You are probably measure not the cudaMemcpy() performance but your kernel’s performance. You must call cudaThreadSynchronize() before beginning your timer, or else the synchronization between the CPU and GPU happens during the memcpy and takes up most of the time.
The reason your kernel is ending early is probably because it is accessing an illegal address. Look at an SDK sample and see the calls that are made to check for errors immediately after a kernel execution.
I tried to use CUT_DEVICE_INIT(argc, argv); in my main function, and then use CUDA_SAFE_CALL whenever I use cudaMalloc() cudaMemcpy() and cudaFree(). There is no error message, but the program still doesn’t work.
The problem is strange. My program process one image at time.

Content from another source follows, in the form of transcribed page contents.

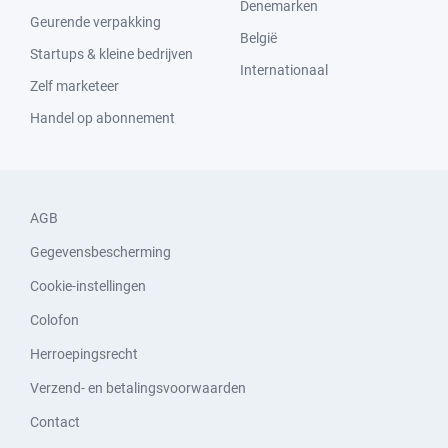
Denemarken
Geurende verpakking
België
Startups & kleine bedrijven
Internationaal
Zelf marketeer
Handel op abonnement
AGB
Gegevensbescherming
Cookie-instellingen
Colofon
Herroepingsrecht
Verzend- en betalingsvoorwaarden
Contact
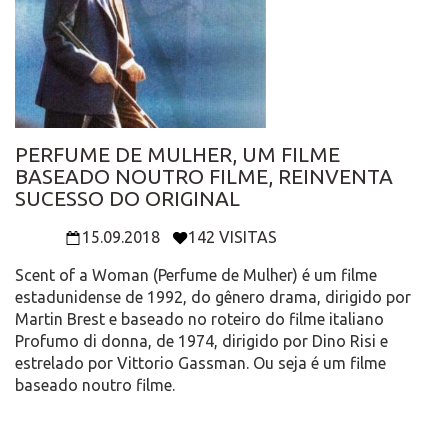
PERFUME DE MULHER, UM FILME
BASEADO NOUTRO FILME, REINVENTA
SUCESSO DO ORIGINAL
15.09.2018
142 VISITAS
Scent of a Woman (Perfume de Mulher) é um filme
estadunidense de 1992, do gênero drama, dirigido por
Martin Brest e baseado no roteiro do filme italiano
Profumo di donna, de 1974, dirigido por Dino Risi e
estrelado por Vittorio Gassman. Ou seja é um filme
baseado noutro filme.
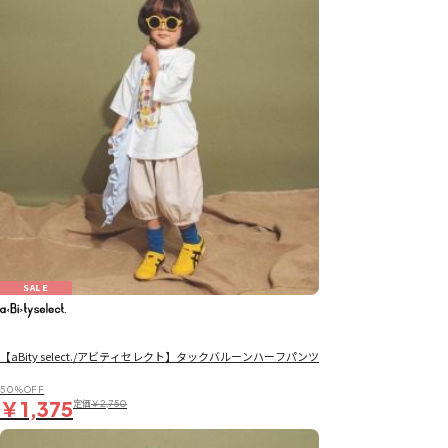
SALE
【aBity select./アビティセレクト】タックバルーンハーフパンツ
50％OFF
￥1,375
定価
￥2,750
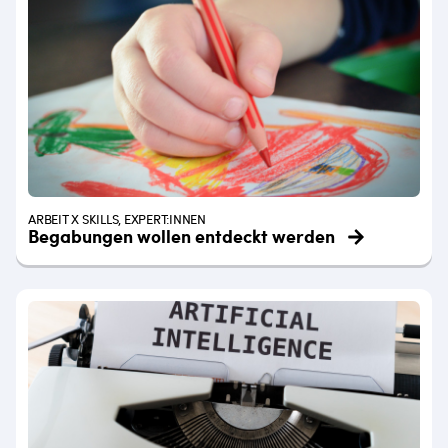
ARBEIT X SKILLS, EXPERT:INNEN
Begabungen wollen entdeckt werden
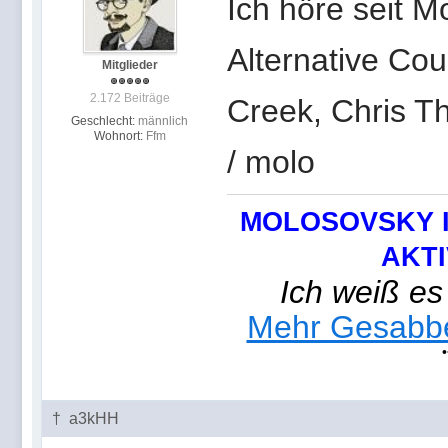
Ich höre seit M
Alternative Cou
Mitglieder
2.172 Beiträge
Creek, Chris T
Geschlecht:
männlich
Wohnort:
Ffm
/ molo
MOLOSOVSKY I
AKTI
Ich weiß es
Mehr Gesabbel
† a3kHH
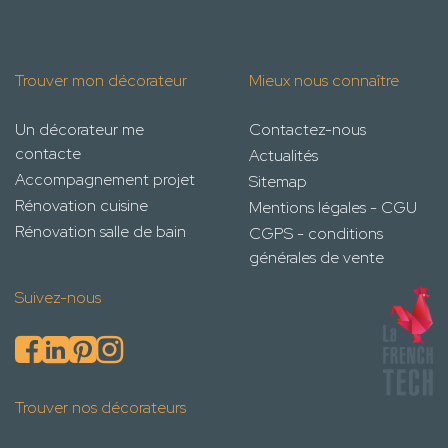
Trouver mon décorateur
Mieux nous connaître
Un décorateur me
Contactez-nous
contacte
Actualités
Accompagnement projet
Sitemap
Rénovation cuisine
Mentions légales - CGU
Rénovation salle de bain
CGPS - conditions
générales de vente
Suivez-nous
Trouver nos décorateurs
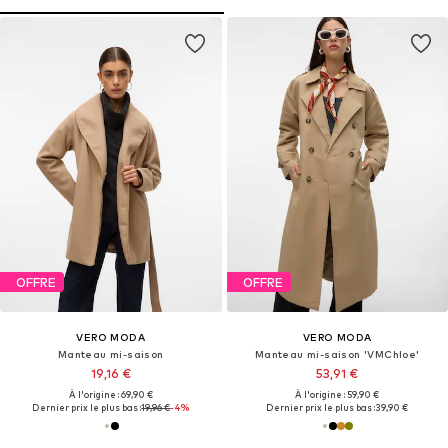
OFFRE
OFFRE
VERO MODA
VERO MODA
Manteau mi-saison
Manteau mi-saison 'VMChloe'
19,16 €
53,91 €
À l'origine : 69,90 €
À l'origine : 59,90 €
Dernier prix le plus bas :
19,96 €
-4%
Dernier prix le plus bas :
39,90 €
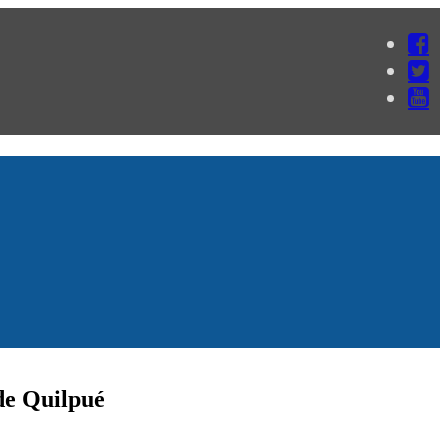
 de Quilpué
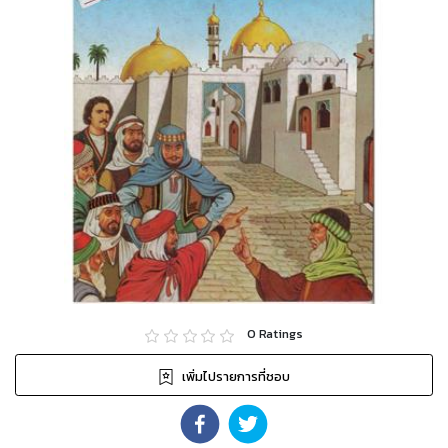
0
Ratings
เพิ่มไปรายการที่ชอบ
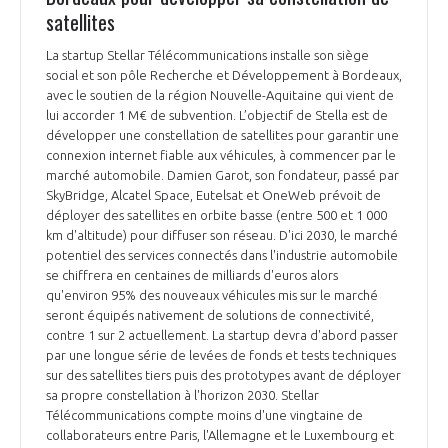
satellites
La startup Stellar Télécommunications installe son siège
social et son pôle Recherche et Développement à Bordeaux,
avec le soutien de la région Nouvelle-Aquitaine qui vient de
lui accorder 1 M€ de subvention. L’objectif de Stella est de
développer une constellation de satellites pour garantir une
connexion internet fiable aux véhicules, à commencer par le
marché automobile. Damien Garot, son fondateur, passé par
SkyBridge, Alcatel Space, Eutelsat et OneWeb prévoit de
déployer des satellites en orbite basse (entre 500 et 1 000
km d'altitude) pour diffuser son réseau. D'ici 2030, le marché
potentiel des services connectés dans l'industrie automobile
se chiffrera en centaines de milliards d'euros alors
qu'environ 95% des nouveaux véhicules mis sur le marché
seront équipés nativement de solutions de connectivité,
contre 1 sur 2 actuellement. La startup devra d'abord passer
par une longue série de levées de fonds et tests techniques
sur des satellites tiers puis des prototypes avant de déployer
sa propre constellation à l'horizon 2030. Stellar
Télécommunications compte moins d'une vingtaine de
collaborateurs entre Paris, l'Allemagne et le Luxembourg et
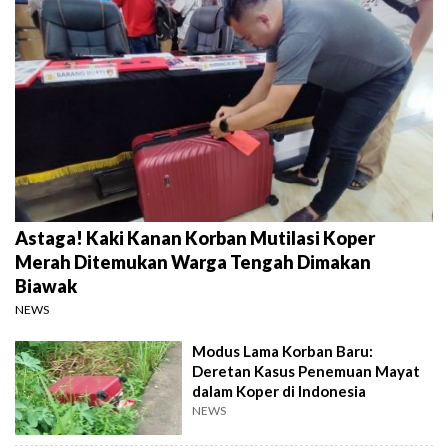
Astaga! Kaki Kanan Korban Mutilasi Koper
Merah Ditemukan Warga Tengah Dimakan
Biawak
NEWS
Modus Lama Korban Baru:
Deretan Kasus Penemuan Mayat
dalam Koper di Indonesia
NEWS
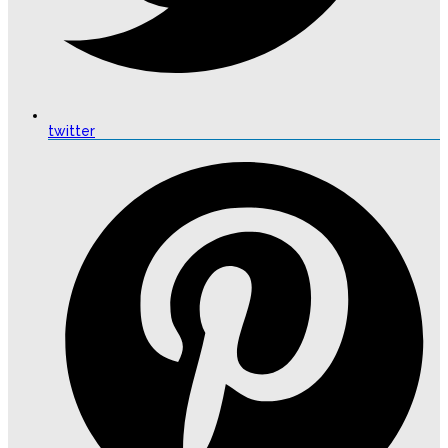
twitter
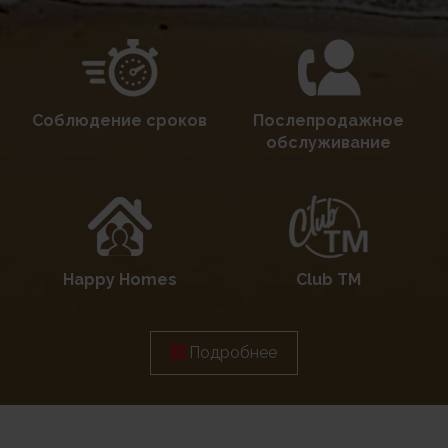
Соблюдение сроков
Послепродажное
обслуживание
Happy Homes
Club TM
Подробнее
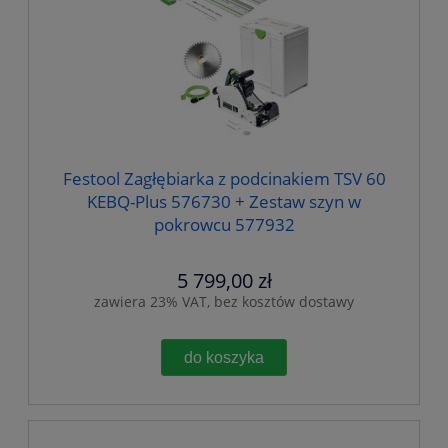
Festool Zagłębiarka z podcinakiem TSV 60
KEBQ-Plus 576730 + Zestaw szyn w
pokrowcu 577932
5 799,00 zł
zawiera 23% VAT, bez kosztów dostawy
do koszyka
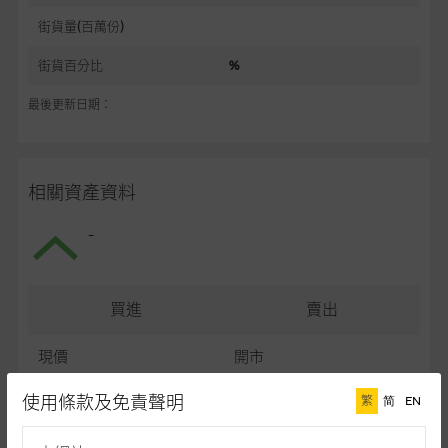
街貨量(百萬份)
街貨百分比
%
最後更新日期：
相關資產資料
-
買進
賣出
現價
開市
最高
最低
使用條款及免責聲明
繁
简
EN
最後更新日期： (十五分鐘延遲)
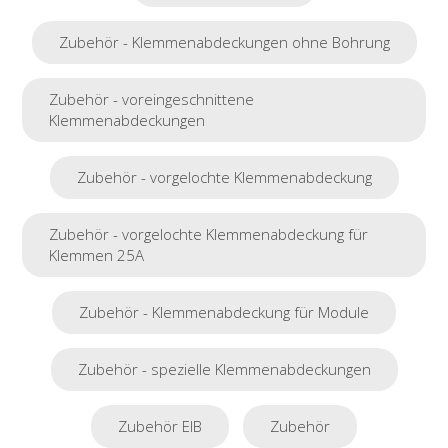
Zubehör - Klemmenabdeckungen ohne Bohrung
Zubehör - voreingeschnittene
Klemmenabdeckungen
Zubehör - vorgelochte Klemmenabdeckung
Zubehör - vorgelochte Klemmenabdeckung für
Klemmen 25A
Zubehör - Klemmenabdeckung für Module
Zubehör - spezielle Klemmenabdeckungen
Zubehör EIB
Zubehör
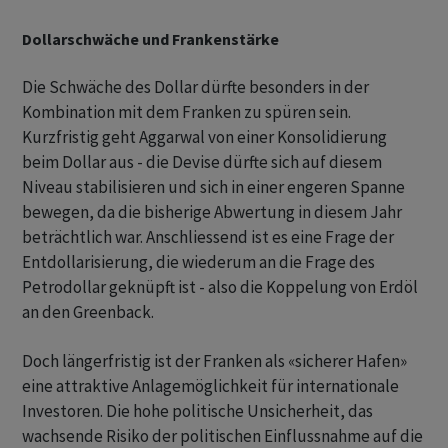
Dollarschwäche und Frankenstärke
Die Schwäche des Dollar dürfte besonders in der
Kombination mit dem Franken zu spüren sein.
Kurzfristig geht Aggarwal von einer Konsolidierung
beim Dollar aus - die Devise dürfte sich auf diesem
Niveau stabilisieren und sich in einer engeren Spanne
bewegen, da die bisherige Abwertung in diesem Jahr
beträchtlich war. Anschliessend ist es eine Frage der
Entdollarisierung, die wiederum an die Frage des
Petrodollar geknüpft ist - also die Koppelung von Erdöl
an den Greenback.
Doch längerfristig ist der Franken als «sicherer Hafen»
eine attraktive Anlagemöglichkeit für internationale
Investoren. Die hohe politische Unsicherheit, das
wachsende Risiko der politischen Einflussnahme auf die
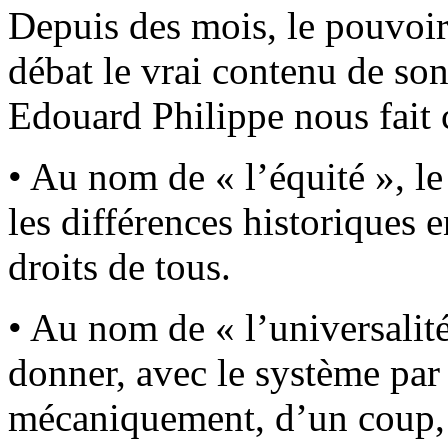
Depuis des mois, le pouvoir 
débat le vrai contenu de son
Edouard Philippe nous fait
• Au nom de « l’équité », l
les différences historiques e
droits de tous.
• Au nom de « l’universalit
donner, avec le système par
mécaniquement, d’un coup, t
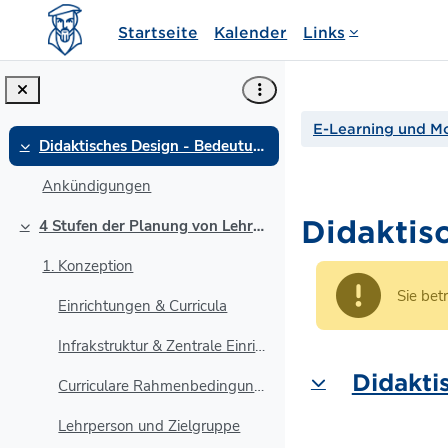
Zum Hauptinhalt
Startseite
Kalender
Links
E-Learning und M
Didaktisches Design - Bedeutung für Lehr- und Lernprozesse
Einklappen
Ankündigungen
Didaktis
4 Stufen der Planung von Lehrveranstaltungen
Einklappen
1. Konzeption
Sie bet
Einrichtungen & Curricula
Infrakstruktur & Zentrale Einrichtungen
Abschnit
Didakti
Curriculare Rahmenbedingungen
Einklappen
Lehrperson und Zielgruppe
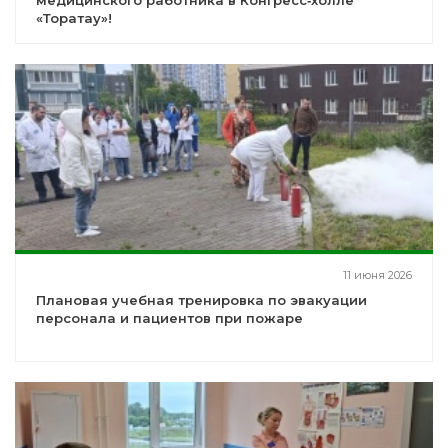
медицинского работника в Конгресс‑холле
«Торатау»!
11 июня 2026
Плановая учебная тренировка по эвакуации
персонала и пациентов при пожаре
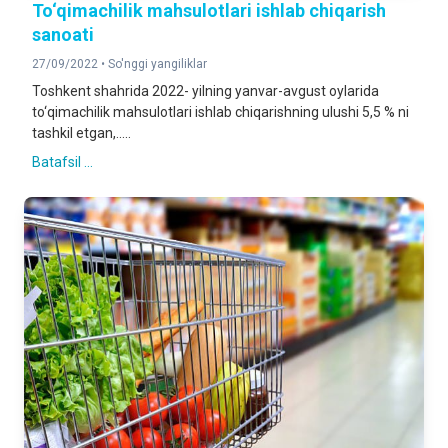
To‘qimachilik mahsulotlari ishlab chiqarish
sanoati
27/09/2022 •
So'nggi yangiliklar
Toshkent shahrida 2022- yilning yanvar-avgust oylarida
to‘qimachilik mahsulotlari ishlab chiqarishning ulushi 5,5 % ni
tashkil etgan,.....
Batafsil ...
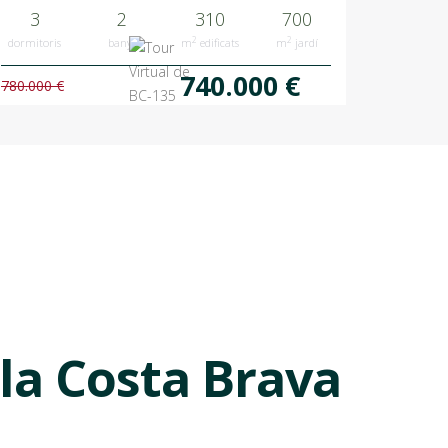
3
2
310
700
2
2
dormitoris
banys
m
edificats
m
jardí
740.000 €
780.000 €
 la Costa Brava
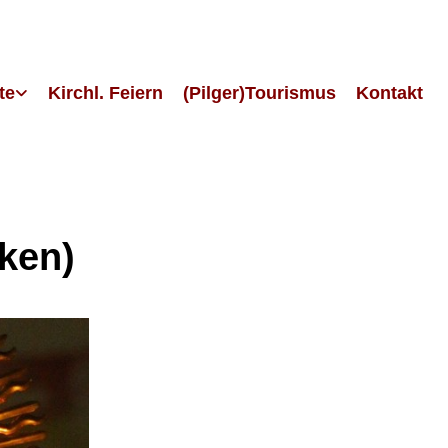
te
Kirchl. Feiern
(Pilger)Tourismus
Kontakt
ken)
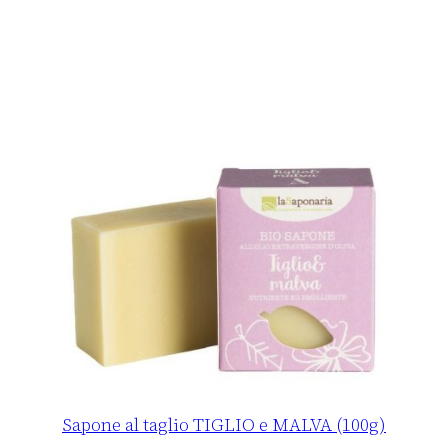
Sapone al taglio TIGLIO e MALVA (100g)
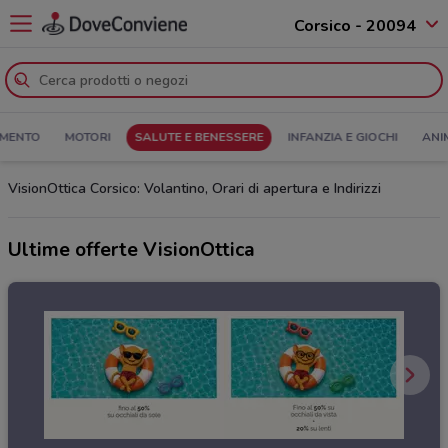
Corsico - 20094
MENTO
MOTORI
SALUTE E BENESSERE
INFANZIA E GIOCHI
ANI
VisionOttica Corsico: Volantino, Orari di apertura e Indirizzi
Ultime offerte VisionOttica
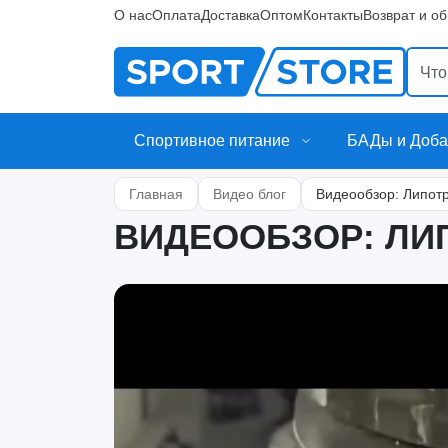
О нас
Оплата
Доставка
Оптом
Контакты
Возврат и о
Спортивное питание
БАДы и Доба
Главная
Видео блог
Видеообзор: Липот
ВИДЕООБЗОР: ЛИ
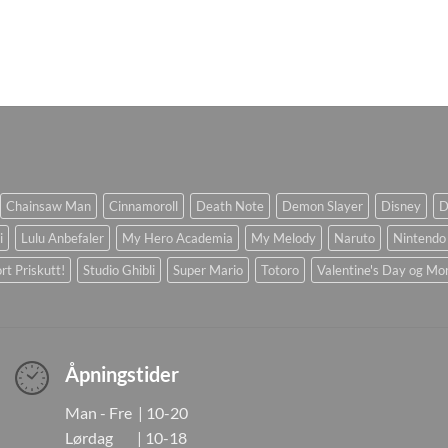
Chainsaw Man
Cinnamoroll
Death Note
Demon Slayer
Disney
D
i
Lulu Anbefaler
My Hero Academia
My Melody
Naruto
Nintendo
rt Priskutt!
Studio Ghibli
Super Mario
Totoro
Valentine's Day og Mo
Åpningstider
Man - Fre | 10-20
Lørdag | 10-18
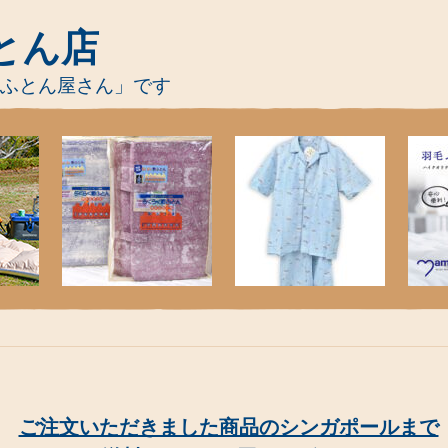
とん店
-ふとん屋さん」です
ご注文いただきました商品のシンガポールまで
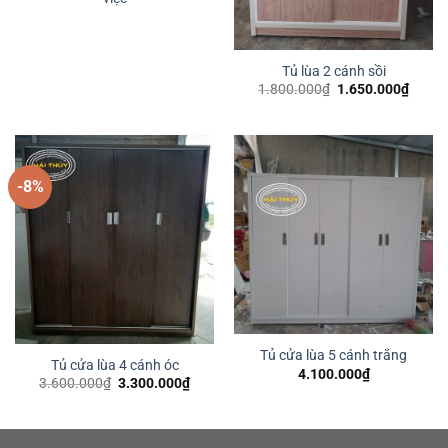
Tủ lùa 2 cánh sồi
Giá
Giá
1.800.000
₫
1.650.000
₫
gốc
hiện
là:
tại
1.800.000₫.
là:
1.650
-8%
Tủ cửa lùa 5 cánh trắng
Tủ cửa lùa 4 cánh óc
4.100.000
₫
Giá
Giá
3.600.000
₫
3.300.000
₫
gốc
hiện
là:
tại
3.600.000₫.
là:
3.300.000₫.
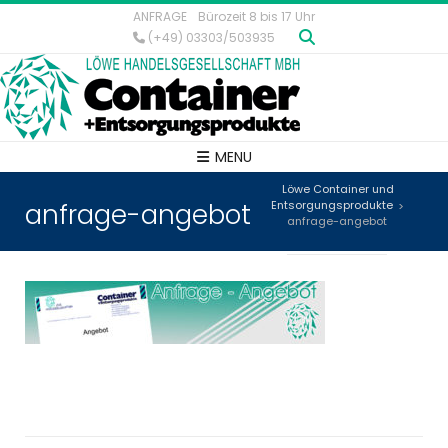
ANFRAGE
Bürozeit 8 bis 17 Uhr
(+49) 03303/503935
MENU
Löwe Container und
anfrage-angebot
Entsorgungsprodukte
>
anfrage-angebot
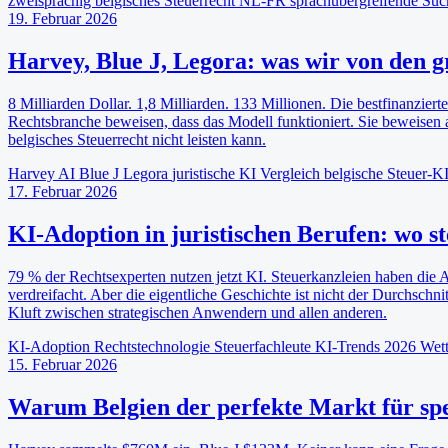
zweisprachig
belgisches Steuerrecht
NL-FR
sprachübergreifende Su
19. Februar 2026
Harvey, Blue J, Legora: was wir von den g
8 Milliarden Dollar. 1,8 Milliarden. 133 Millionen. Die bestfinanzie
Rechtsbranche beweisen, dass das Modell funktioniert. Sie beweisen 
belgisches Steuerrecht nicht leisten kann.
Harvey AI
Blue J
Legora
juristische KI Vergleich
belgische Steuer-K
17. Februar 2026
KI-Adoption in juristischen Berufen: wo s
79 % der Rechtsexperten nutzen jetzt KI. Steuerkanzleien haben die 
verdreifacht. Aber die eigentliche Geschichte ist nicht der Durchschni
Kluft zwischen strategischen Anwendern und allen anderen.
KI-Adoption
Rechtstechnologie
Steuerfachleute
KI-Trends 2026
Wett
15. Februar 2026
Warum Belgien der perfekte Markt für spez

If I use an image with size X as input, it works. Then if I use another image with size Y, then the program will fail. Once the program failed, it won’t work even I process the image with size X again. I thought maybe somewhere I didn’t clean up the memory, but I checked my program several times, everything is cleaned. So I don’t know what could cause the problem.
What i was thinking of is the macro CUT_CHECK_ERROR(). Use it after every kernel call (except keep in mind the real CUT_CHECK_ERROR() only works in debug builds)
I think your kernel is accessing memory out-of-bounds and causing an exception. Before it crashes it seems to overwrite critical cuda-related portions of GPU memory. Or something. Anyway, it’s not unusual for a crashed kernel to need a reboot to clean up, at least on some platforms. Out of curiosity, which OS are you using?